WHAT YOU WILL DO: Retype every entry below exactly as it stands.

MATERIALS PROVIDED:
-- Opening Marker --

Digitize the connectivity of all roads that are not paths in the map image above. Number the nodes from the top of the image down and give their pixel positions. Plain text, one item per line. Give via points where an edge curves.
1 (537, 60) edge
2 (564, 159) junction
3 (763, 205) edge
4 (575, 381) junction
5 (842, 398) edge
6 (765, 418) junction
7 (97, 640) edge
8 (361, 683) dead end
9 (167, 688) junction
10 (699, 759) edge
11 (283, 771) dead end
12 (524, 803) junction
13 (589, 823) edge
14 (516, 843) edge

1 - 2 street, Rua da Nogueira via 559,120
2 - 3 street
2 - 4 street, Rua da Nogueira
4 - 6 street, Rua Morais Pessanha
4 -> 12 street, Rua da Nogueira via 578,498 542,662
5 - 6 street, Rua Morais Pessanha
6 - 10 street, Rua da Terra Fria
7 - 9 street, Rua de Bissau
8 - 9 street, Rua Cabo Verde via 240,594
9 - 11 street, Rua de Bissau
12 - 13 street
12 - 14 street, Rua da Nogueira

-- Closing Marker --

REPLY TO THE TASK:
Digitize the connectivity of all roads that are not paths in the map image above. Number the nodes from the top of the image down and give their pixel positions. Plain text, one item per line. Give via points where an edge curves.
1 (537, 60) edge
2 (564, 159) junction
3 (763, 205) edge
4 (575, 381) junction
5 (842, 398) edge
6 (765, 418) junction
7 (97, 640) edge
8 (361, 683) dead end
9 (167, 688) junction
10 (699, 759) edge
11 (283, 771) dead end
12 (524, 803) junction
13 (589, 823) edge
14 (516, 843) edge

1 - 2 street, Rua da Nogueira via 559,120
2 - 3 street
2 - 4 street, Rua da Nogueira
4 - 6 street, Rua Morais Pessanha
4 -> 12 street, Rua da Nogueira via 578,498 542,662
5 - 6 street, Rua Morais Pessanha
6 - 10 street, Rua da Terra Fria
7 - 9 street, Rua de Bissau
8 - 9 street, Rua Cabo Verde via 240,594
9 - 11 street, Rua de Bissau
12 - 13 street
12 - 14 street, Rua da Nogueira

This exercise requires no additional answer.